All lines from the one that contains "yllättävä voittaja" through the final line of the entries must be repeated exactly. No other lines belong in the output.

• Data to examine:
▬▬▬▬▬▬

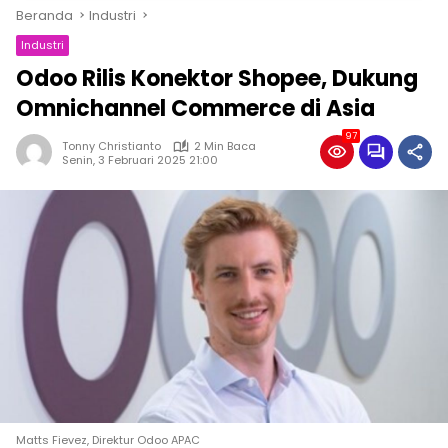
Beranda
Industri
Industri
Odoo Rilis Konektor Shopee, Dukung
Omnichannel Commerce di Asia
97
Tonny Christianto
2 Min Baca
Senin, 3 Februari 2025 21:00
Matts Fievez, Direktur Odoo APAC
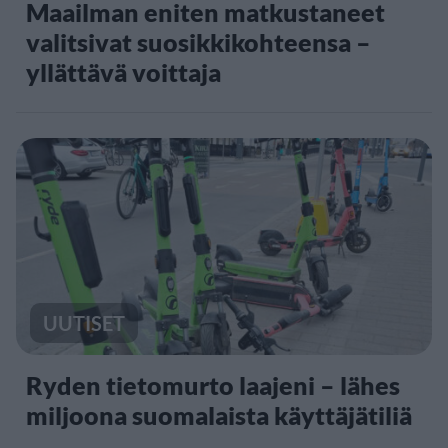
Maailman eniten matkustaneet
valitsivat suosikkikohteensa –
yllättävä voittaja
UUTISET
Ryden tietomurto laajeni – lähes
miljoona suomalaista käyttäjätiliä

▬▬▬▬▬▬

• Answer area:
yllättävä voittaja
UUTISET
Ryden tietomurto laajeni – lähes
miljoona suomalaista käyttäjätiliä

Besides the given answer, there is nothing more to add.